The human liver serves as the reservoir for several important human pathogens, including hepatitis B and C viruses and Plasmodium species, all of which represent serious global health concerns. HBV and HCV alone chronically infect an estimated 500 million people worldwide, with annual deaths totaling more than 1.5 million. Chronic HBV and HCV infections can have severe health consequences, including hepatitis, cirrhosis, liver failure, and hepatocellular carcinoma. Co-infection with HBV and HCV is common, and leads to a significantly worse prognosis. A preventative vaccine for HBV exists, but curative treatments targeting the virus are not available. Furthermore, increasing HBV resistance has been reported to first-line antiviral drugs. A vaccine for HCV has not yet been developed, and, while HCV-specific protease and polymerase inhibitors are showing promise in early clinical development, rapid emergence of resistance indicates that additional targets and combinations of antivirals will be needed for effective control. The scarcity of in vitro and in vivo systems that faithfully mimic liver biology and susceptibility to human hepatotropic pathogens has severely hampered drug and vaccine development. Here, we propose to take an interdisciplinary approach and combine tissue engineering with molecular virology and humanized mouse technology to create platforms that will facilitate studies of basic virus-host and virus-virus interactions, promote understanding of the mechanisms of liver disease progression, and provide predictive systems to test drug and vaccine efficacy and toxicity. Specifically, we aim to characterize HBV and HCV biology and model associated liver disease in micropatterned primary human hepatocyte cultures (MPCCs) ¿ a breakthrough technology that was recently developed in Dr. Sangeeta Bhatia¿s laboratory. We will extend this methodology to develop three-dimensional liver organoids, and investigate HBV and HCV infection in mice transplanted with these structures. Since chronic inflammation plays a significant role in liver disease progression, we aim to incorporate components of the immune system in static and dynamic tissue culture systems and ultimately to use mice reconstituted with a human hematopoietic system recipients for HBV/HCV-permissive liver organoids. Through the development and use of these platforms, we hope to shed light on HBV and HCV virology and pathogenesis, and to uncover novel avenues for therapeutic intervention.
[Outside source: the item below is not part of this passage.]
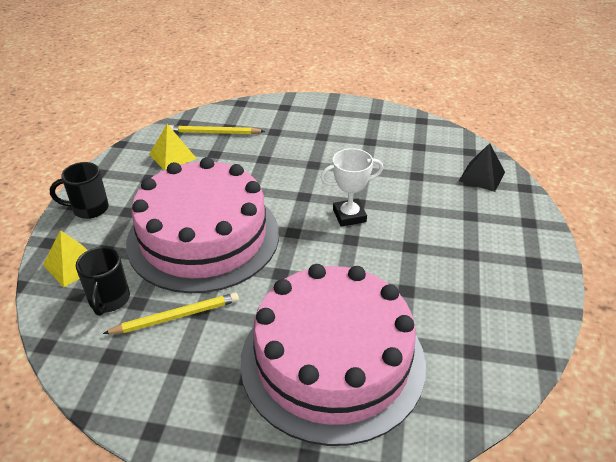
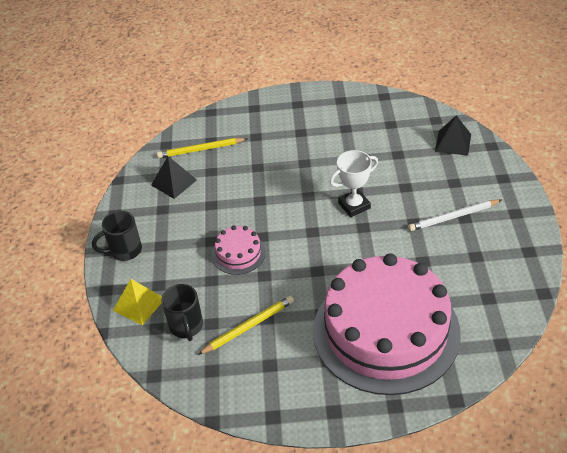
camera: 10 degrees left, 5 degrees up
(172, 156) = (174, 182): yellow pyramid -> black pyramid
(203, 237) = (238, 253): pink cake -> pink cake, size x0.41
(458, 250) = (453, 217): none -> white pencil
人类肝脏是多种重要人类病原体的储存库，包括乙型肝炎 C 病毒和疟原虫种类，所有这些都代表着严重的全球健康问题。 据估计，仅 HCV 就慢性感染了全世界 5 亿人，每年死亡人数超过 150 万人慢性乙型肝炎和丙型肝炎病毒感染可造成严重的健康后果，包括肝炎、 乙型肝炎病毒（HBV）和丙型肝炎病毒（HCV）共同感染导致肝硬化、肝功能衰竭和肝细胞癌。 存在明显更差的乙型肝炎预防疫苗，但治疗方法针对的是乙型肝炎病毒。 此外，据报道，一线抗病毒药物 A 的耐药性增加。 HCV 疫苗尚未开发出来，虽然 HCV 特异性蛋白酶和聚合酶抑制剂正在开发中 在早期临床开发中显示出希望，耐药性的迅速出现表明额外的目标 有效控制需要抗病毒药物的组合。 忠实地模仿肝脏生物学和对人类嗜肝病原体的易感性严重阻碍了 在这里，我们建议采取跨学科的方法并将组织结合起来。 利用分子病毒学和人源化小鼠技术进行工程设计，创建平台，促进 研究基本病毒与宿主以及病毒与病毒相互作用，促进对肝脏机制的了解 疾病进展，并提供预测系统来测试药物和疫苗的功效和毒性。 我们的目标是表征 HBV 和 HCV 生物学特征，并建立微图案原发性肝病模型 人类肝细胞培养物 (MPCC) ¿博士最近开发的一项突破性技术 桑吉塔·巴蒂亚¿我们将扩展这种方法来开发三维肝脏类器官， 并研究移植这些结构的小鼠的慢性炎症后的 HBV 和 HCV 感染情况。 在肝脏疾病进展中发挥重要作用，我们的目标是整合免疫系统的组成部分 在静态和动态组织培养系统中，并最终使用与人类重组的小鼠 通过开发和使用，造血系统受者可获得 HBV/HCV 许可的肝脏类器官。 通过这些平台，我们希望阐明 HBV 和 HCV 病毒学和发病机制，并发现新的机制 治疗干预的途径。